# 1941 24" boys Elgin +



## joel.romeo.79 (Sep 18, 2014)

[





I found this Elgin welded to another bike. I have the other bike too. I am already tired of waiting to find the "right parts for it" I put what was left of the other frankenbike I had on it and I am going to roll with it. You guys will just have to forgive me for this one. The 26" air cooled wheels are kind of begging me to put this skip tooth crank I found on there. 





If I use the bearing off the other chopped up bike I bought do I get credit for saving six bikes from rusting into powder behind a barn under a refrigerator and three disassembled tractors. Wait it was seven. I have no idea where this little crank came from 
I managed to pull my two favorites now out of complete disasters.
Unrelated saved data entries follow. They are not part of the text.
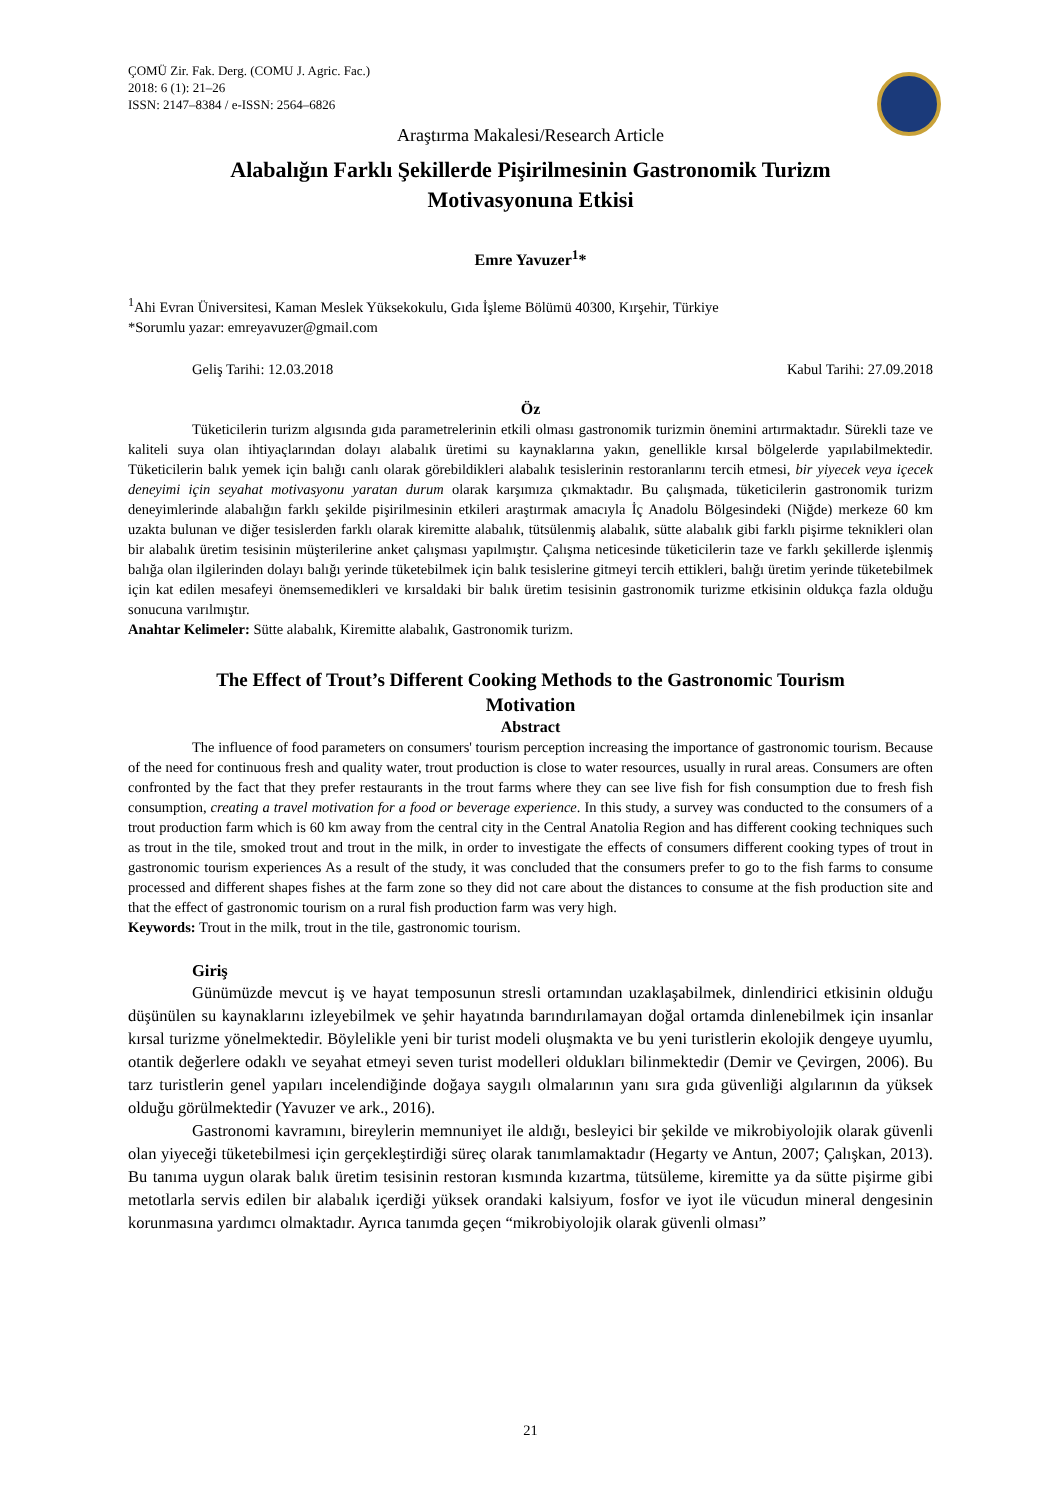ÇOMÜ Zir. Fak. Derg. (COMU J. Agric. Fac.)
2018: 6 (1): 21–26
ISSN: 2147–8384 / e-ISSN: 2564–6826
Araştırma Makalesi/Research Article
Alabalığın Farklı Şekillerde Pişirilmesinin Gastronomik Turizm
Motivasyonuna Etkisi
Emre Yavuzer<sup>1</sup>*
<sup>1</sup> Ahi Evran Üniversitesi, Kaman Meslek Yüksekokulu, Gıda İşleme Bölümü 40300, Kırşehir, Türkiye
*Sorumlu yazar: emreyavuzer@gmail.com
Geliş Tarihi: 12.03.2018 Kabul Tarihi: 27.09.2018
Öz
Tüketicilerin turizm algısında gıda parametrelerinin etkili olması gastronomik turizmin önemini artırmaktadır. Sürekli taze ve kaliteli suya olan ihtiyaçlarından dolayı alabalık üretimi su kaynaklarına yakın, genellikle kırsal bölgelerde yapılabilmektedir. Tüketicilerin balık yemek için balığı canlı olarak görebildikleri alabalık tesislerinin restoranlarını tercih etmesi, bir yiyecek veya içecek deneyimi için seyahat motivasyonu yaratan durum olarak karşımıza çıkmaktadır. Bu çalışmada, tüketicilerin gastronomik turizm deneyimlerinde alabalığın farklı şekilde pişirilmesinin etkileri araştırmak amacıyla İç Anadolu Bölgesindeki (Niğde) merkeze 60 km uzakta bulunan ve diğer tesislerden farklı olarak kiremitte alabalık, tütsülenmiş alabalık, sütte alabalık gibi farklı pişirme teknikleri olan bir alabalık üretim tesisinin müşterilerine anket çalışması yapılmıştır. Çalışma neticesinde tüketicilerin taze ve farklı şekillerde işlenmiş balığa olan ilgilerinden dolayı balığı yerinde tüketebilmek için balık tesislerine gitmeyi tercih ettikleri, balığı üretim yerinde tüketebilmek için kat edilen mesafeyi önemsemedikleri ve kırsaldaki bir balık üretim tesisinin gastronomik turizme etkisinin oldukça fazla olduğu sonucuna varılmıştır.
Anahtar Kelimeler: Sütte alabalık, Kiremitte alabalık, Gastronomik turizm.
The Effect of Trout’s Different Cooking Methods to the Gastronomic Tourism
Motivation
Abstract
The influence of food parameters on consumers' tourism perception increasing the importance of gastronomic tourism. Because of the need for continuous fresh and quality water, trout production is close to water resources, usually in rural areas. Consumers are often confronted by the fact that they prefer restaurants in the trout farms where they can see live fish for fish consumption due to fresh fish consumption, creating a travel motivation for a food or beverage experience. In this study, a survey was conducted to the consumers of a trout production farm which is 60 km away from the central city in the Central Anatolia Region and has different cooking techniques such as trout in the tile, smoked trout and trout in the milk, in order to investigate the effects of consumers different cooking types of trout in gastronomic tourism experiences As a result of the study, it was concluded that the consumers prefer to go to the fish farms to consume processed and different shapes fishes at the farm zone so they did not care about the distances to consume at the fish production site and that the effect of gastronomic tourism on a rural fish production farm was very high.
Keywords: Trout in the milk, trout in the tile, gastronomic tourism.
Giriş
Günümüzde mevcut iş ve hayat temposunun stresli ortamından uzaklaşabilmek, dinlendirici etkisinin olduğu düşünülen su kaynaklarını izleyebilmek ve şehir hayatında barındırılamayan doğal ortamda dinlenebilmek için insanlar kırsal turizme yönelmektedir. Böylelikle yeni bir turist modeli oluşmakta ve bu yeni turistlerin ekolojik dengeye uyumlu, otantik değerlere odaklı ve seyahat etmeyi seven turist modelleri oldukları bilinmektedir (Demir ve Çevirgen, 2006). Bu tarz turistlerin genel yapıları incelendiğinde doğaya saygılı olmalarının yanı sıra gıda güvenliği algılarının da yüksek olduğu görülmektedir (Yavuzer ve ark., 2016).
Gastronomi kavramını, bireylerin memnuniyet ile aldığı, besleyici bir şekilde ve mikrobiyolojik olarak güvenli olan yiyeceği tüketebilmesi için gerçekleştirdiği süreç olarak tanımlamaktadır (Hegarty ve Antun, 2007; Çalışkan, 2013). Bu tanıma uygun olarak balık üretim tesisinin restoran kısmında kızartma, tütsüleme, kiremitte ya da sütte pişirme gibi metotlarla servis edilen bir alabalık içerdiği yüksek orandaki kalsiyum, fosfor ve iyot ile vücudun mineral dengesinin korunmasına yardımcı olmaktadır. Ayrıca tanımda geçen “mikrobiyolojik olarak güvenli olması”
21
Maybe it's nine if I don't put a matching Davis on the back wheel, and who knew 26" inch tires fit so well in a 24" frame ?






It wasn't me I swear.


----------



## joel.romeo.79 (Sep 18, 2014)

I am just borrowing the Cleveland fork off a house paint project until I find a better one. 


It wasn't me I swear.


----------



## joel.romeo.79 (Sep 18, 2014)

Why do I apologize to my bikes for having parts missing I will never find and taking them home and fixing them anyway


It wasn't me I swear.


----------



## bricycle (Sep 18, 2014)

Nice work!


----------



## joel.romeo.79 (Sep 18, 2014)

I just realized I have all these parts in 26" but the horn. I am soaking a diamond roller chain in oil right now. The Allstates are in my chair in the office and I think this frame has been collecting itself. These things trickled in when I bought other bikes. Including the frame actually. 


It wasn't me I swear.


----------



## carlitos60 (Sep 19, 2014)

*Great Job!!*

You are Doing Great in the Resto Process!!!!
ELGINS are the Best Balloon Bikes!

Keep Showing the Progress!


----------